Create an rdplot() figure for the outcomes in Table 4: Any fatal incident (fatal_acled2_diff), PNP fatal (fatal_pnp2_diff), Vigilante fatal (fatal_vigilante2_diff).
- Explain the purpose of this kind of figure (Note: you’ll be replicating Table 4 itself in the next step).
- Note: It should be somewhat similar to Figure 6 in the article. However, it will show points representing the binned means of the running variable (rdplot() does this automatically), and doesn’t need to include a confidence interval. It might look something like this (feel free to separate it into 3 separate figures):

Example figure

Replicate Table 4.
- Explain the table’s purpose and the results.
- Note: For their diff-in-diff regressions, they use only data from “tight” races
- Note: You do not need to include the row “LP post-Duterte mean”.
- Note: Add the following to the top of your R code. It is code I wrote so that modelsummary() can extract the coefficients, SEs, p-values, and bandwidth from a rdrobust object. This will also allow you to pull out the “Optimal banwidth” and “Clusters” from the models into the table.
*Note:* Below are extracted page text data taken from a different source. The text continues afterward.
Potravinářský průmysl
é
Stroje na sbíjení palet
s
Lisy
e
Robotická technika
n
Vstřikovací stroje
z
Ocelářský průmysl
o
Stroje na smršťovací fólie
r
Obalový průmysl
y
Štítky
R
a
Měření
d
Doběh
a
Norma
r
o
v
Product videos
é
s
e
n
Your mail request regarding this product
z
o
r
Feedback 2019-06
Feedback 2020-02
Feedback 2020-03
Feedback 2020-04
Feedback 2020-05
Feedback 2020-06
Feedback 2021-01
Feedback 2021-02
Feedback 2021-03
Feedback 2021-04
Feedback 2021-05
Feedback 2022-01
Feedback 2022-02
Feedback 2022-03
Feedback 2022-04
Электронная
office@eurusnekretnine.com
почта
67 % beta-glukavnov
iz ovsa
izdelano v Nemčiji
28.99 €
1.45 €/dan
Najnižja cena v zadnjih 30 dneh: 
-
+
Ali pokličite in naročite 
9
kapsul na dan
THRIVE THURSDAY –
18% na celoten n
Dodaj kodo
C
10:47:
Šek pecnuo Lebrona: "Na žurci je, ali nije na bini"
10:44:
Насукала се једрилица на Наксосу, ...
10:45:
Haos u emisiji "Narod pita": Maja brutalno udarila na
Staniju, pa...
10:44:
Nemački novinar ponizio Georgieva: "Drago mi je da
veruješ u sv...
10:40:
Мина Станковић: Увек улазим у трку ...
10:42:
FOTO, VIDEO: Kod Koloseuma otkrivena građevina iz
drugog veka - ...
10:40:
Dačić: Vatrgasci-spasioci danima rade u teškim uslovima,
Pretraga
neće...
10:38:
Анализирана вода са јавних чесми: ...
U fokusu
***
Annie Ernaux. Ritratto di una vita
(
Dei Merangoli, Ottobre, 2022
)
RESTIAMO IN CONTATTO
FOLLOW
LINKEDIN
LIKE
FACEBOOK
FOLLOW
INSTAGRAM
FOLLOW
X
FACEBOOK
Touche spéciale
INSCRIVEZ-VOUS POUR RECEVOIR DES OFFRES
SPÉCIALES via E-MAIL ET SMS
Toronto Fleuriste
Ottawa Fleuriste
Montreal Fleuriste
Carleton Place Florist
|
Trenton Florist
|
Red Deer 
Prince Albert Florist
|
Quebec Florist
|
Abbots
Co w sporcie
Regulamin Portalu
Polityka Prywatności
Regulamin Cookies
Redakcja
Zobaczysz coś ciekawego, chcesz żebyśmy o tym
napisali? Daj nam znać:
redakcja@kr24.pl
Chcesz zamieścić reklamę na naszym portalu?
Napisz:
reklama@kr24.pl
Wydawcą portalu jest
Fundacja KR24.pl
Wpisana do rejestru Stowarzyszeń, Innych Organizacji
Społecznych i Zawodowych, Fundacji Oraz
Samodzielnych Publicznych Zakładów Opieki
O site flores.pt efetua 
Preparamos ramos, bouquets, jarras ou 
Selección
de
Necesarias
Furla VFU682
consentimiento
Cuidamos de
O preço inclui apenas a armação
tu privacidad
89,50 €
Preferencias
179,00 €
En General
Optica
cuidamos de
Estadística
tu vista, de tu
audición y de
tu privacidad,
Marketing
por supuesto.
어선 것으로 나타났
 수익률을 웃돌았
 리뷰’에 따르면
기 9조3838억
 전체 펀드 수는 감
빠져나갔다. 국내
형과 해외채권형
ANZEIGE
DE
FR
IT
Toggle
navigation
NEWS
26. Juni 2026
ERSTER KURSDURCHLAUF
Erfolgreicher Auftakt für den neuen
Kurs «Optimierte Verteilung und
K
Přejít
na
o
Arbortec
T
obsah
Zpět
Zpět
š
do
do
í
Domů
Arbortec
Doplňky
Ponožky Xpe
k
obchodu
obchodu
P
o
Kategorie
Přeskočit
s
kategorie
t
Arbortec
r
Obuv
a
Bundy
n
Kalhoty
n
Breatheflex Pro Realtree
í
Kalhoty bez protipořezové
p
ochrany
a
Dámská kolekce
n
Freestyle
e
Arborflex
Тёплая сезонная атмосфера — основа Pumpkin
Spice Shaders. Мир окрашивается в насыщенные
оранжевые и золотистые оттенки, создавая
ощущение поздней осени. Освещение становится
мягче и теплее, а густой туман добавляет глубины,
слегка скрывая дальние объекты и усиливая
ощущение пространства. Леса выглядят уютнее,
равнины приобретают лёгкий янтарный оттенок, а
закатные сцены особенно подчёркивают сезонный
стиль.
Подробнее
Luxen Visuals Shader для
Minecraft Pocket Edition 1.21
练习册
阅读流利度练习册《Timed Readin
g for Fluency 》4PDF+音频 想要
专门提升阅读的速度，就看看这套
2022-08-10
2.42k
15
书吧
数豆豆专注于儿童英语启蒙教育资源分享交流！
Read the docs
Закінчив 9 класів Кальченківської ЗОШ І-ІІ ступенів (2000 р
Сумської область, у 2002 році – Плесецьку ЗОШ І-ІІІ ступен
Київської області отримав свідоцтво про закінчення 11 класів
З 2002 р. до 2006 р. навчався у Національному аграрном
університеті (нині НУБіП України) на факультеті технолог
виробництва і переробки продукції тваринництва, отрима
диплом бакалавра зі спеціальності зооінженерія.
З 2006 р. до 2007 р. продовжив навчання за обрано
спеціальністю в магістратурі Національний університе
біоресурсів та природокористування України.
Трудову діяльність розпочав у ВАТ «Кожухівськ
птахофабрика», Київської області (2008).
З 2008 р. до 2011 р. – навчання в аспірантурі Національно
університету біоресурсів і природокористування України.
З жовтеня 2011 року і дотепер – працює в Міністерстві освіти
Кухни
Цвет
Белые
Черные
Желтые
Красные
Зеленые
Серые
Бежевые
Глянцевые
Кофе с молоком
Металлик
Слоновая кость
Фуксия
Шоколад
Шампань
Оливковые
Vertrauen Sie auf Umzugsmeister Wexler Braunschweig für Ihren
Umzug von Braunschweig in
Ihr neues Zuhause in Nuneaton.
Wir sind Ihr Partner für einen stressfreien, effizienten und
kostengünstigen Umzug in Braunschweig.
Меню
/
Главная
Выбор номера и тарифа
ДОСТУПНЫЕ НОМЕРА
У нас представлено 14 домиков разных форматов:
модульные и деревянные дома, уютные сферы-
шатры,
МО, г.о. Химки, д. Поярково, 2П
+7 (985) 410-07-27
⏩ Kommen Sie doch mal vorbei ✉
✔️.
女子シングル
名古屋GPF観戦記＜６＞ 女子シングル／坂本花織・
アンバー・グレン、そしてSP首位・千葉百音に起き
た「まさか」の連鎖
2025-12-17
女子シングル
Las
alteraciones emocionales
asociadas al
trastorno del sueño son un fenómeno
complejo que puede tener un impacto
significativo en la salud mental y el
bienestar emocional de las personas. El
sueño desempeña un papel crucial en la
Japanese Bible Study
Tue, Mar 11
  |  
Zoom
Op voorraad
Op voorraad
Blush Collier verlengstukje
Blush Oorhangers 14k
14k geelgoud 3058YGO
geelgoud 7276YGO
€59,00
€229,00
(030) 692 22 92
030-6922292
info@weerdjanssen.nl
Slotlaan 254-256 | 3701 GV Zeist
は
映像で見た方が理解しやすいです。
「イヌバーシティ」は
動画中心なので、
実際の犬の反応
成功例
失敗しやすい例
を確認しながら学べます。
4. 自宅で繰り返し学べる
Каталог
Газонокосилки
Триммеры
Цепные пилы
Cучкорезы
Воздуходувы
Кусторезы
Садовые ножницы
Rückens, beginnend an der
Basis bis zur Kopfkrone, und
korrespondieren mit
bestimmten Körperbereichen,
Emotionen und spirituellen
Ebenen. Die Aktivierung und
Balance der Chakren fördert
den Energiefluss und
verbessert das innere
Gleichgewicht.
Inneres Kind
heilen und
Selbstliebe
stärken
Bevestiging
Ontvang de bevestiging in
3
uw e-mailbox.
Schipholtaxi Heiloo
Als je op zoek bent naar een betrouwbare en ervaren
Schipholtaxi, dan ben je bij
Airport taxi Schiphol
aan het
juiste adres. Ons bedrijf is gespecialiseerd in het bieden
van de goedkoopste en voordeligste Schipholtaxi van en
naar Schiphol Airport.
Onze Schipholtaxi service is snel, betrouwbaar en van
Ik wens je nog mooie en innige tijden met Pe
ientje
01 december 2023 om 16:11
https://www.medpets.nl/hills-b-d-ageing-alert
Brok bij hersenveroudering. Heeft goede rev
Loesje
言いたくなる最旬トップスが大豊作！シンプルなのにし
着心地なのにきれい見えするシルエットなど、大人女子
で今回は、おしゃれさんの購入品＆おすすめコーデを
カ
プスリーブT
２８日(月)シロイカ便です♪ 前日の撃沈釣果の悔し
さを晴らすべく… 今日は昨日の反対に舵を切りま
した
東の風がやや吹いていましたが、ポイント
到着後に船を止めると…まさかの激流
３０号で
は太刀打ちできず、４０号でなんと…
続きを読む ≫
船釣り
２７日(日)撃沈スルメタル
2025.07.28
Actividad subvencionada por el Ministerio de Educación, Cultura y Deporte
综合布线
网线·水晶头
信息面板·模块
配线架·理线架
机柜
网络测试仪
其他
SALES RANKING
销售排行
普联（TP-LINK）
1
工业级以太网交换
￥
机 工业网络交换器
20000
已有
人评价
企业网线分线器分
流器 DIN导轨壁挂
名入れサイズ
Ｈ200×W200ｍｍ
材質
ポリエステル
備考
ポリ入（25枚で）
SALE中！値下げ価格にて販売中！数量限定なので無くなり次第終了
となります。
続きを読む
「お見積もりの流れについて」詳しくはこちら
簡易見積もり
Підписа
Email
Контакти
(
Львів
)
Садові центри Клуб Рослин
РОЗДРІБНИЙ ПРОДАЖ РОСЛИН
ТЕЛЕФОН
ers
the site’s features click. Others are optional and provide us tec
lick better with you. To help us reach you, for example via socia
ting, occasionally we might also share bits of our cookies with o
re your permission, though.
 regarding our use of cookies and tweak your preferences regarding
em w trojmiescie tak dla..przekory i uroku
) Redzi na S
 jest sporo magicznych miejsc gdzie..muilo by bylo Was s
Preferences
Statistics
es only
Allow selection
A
# Add custom functions to extract coefs, SEs, p-values, and the bandwidth
# from a rdrobust model object
# This returns results specifically from the bias-corrected estimator
# with robust standard errors
tidy.rdrobust <- function(x, ...) {
    ret <- data.frame(
      term      = "RDD estimate",
      estimate  = x$coef["Robust", 1],
      std.error = x$se["Robust", 1],
      conf.low  = x$ci["Robust", 1],
      conf.high = x$ci["Robust", 2],
      p.value = x$pv["Robust", 1])
    return(ret)
}

# Change "_b"/"b" to "_h"/"h " to switch from "Robust" or "Conventional"
glance.rdrobust <- function(x, ...) {
    ret <- data.frame(
      nobs   = sum(x$N_b), 
      Optimal.bandwidth = as.character(round(x$bws["b", 1], 2)))
    names(ret) <- c("nobs", "Optimal bandwidth")
    return(ret)
}

# Add a "Clusters" attribute, which returns the number of clusters
# based on the variable that the clustered SEs are calculated from
glance_custom.fixest <- function(x, ...) {
  data.frame(`Clusters` = attr(x$cov.scaled, "G"))
}

Replicate Table 5.
- Explain its purpose and the results.
- Note: You do not need to include the row “LP post-Duterte mean”.
- Note: For their diff-in-diff regressions, they use only data from “tight” races
- Note: You should be able to simply copy and paste your code for Table 4 that you did in step “2.”, and change the variable names and labels/title in the table.
Replicate Table A22 (as discussed on p. 1052, and is found in the Appendix).
- Explain the Table’s purpose and the results.
- Note: You might want to look at the authors’ code in Ravanilla-Sexton-Haim-Deadly-Populism-JOP.do to see the variables and subset of the data that the authors use here. They are purposefully using pre-Duterte data for a reason (also only data from tight races).

Discussion

Explain the overall findings of the article. One paragraph should suffice.
Discuss the benefits and drawbacks of the research design as it is applied in the article.

Submission instructions

Formatting requirements!
- 12-point font
- 1 inch margins
- Double-spaced
- No Table of Contents
- 18,000 characters maximum
Your code should be commented so that it is clear to me that you know what each piece of code does. You don’t need to be excessive, but comment your code in a way that you think is reasonable.
If you are in a group, only one of you needs to submit the assignment. Just ensure that all of your student IDs are on the title page.
Submit your assignment and R code separately. Please send your assignment as a PDF and use an equivalent file name across the files:
- Assignment_2C.pdf
- Assignment_2C.R
Submit through Absalon under “Assignment 2C”.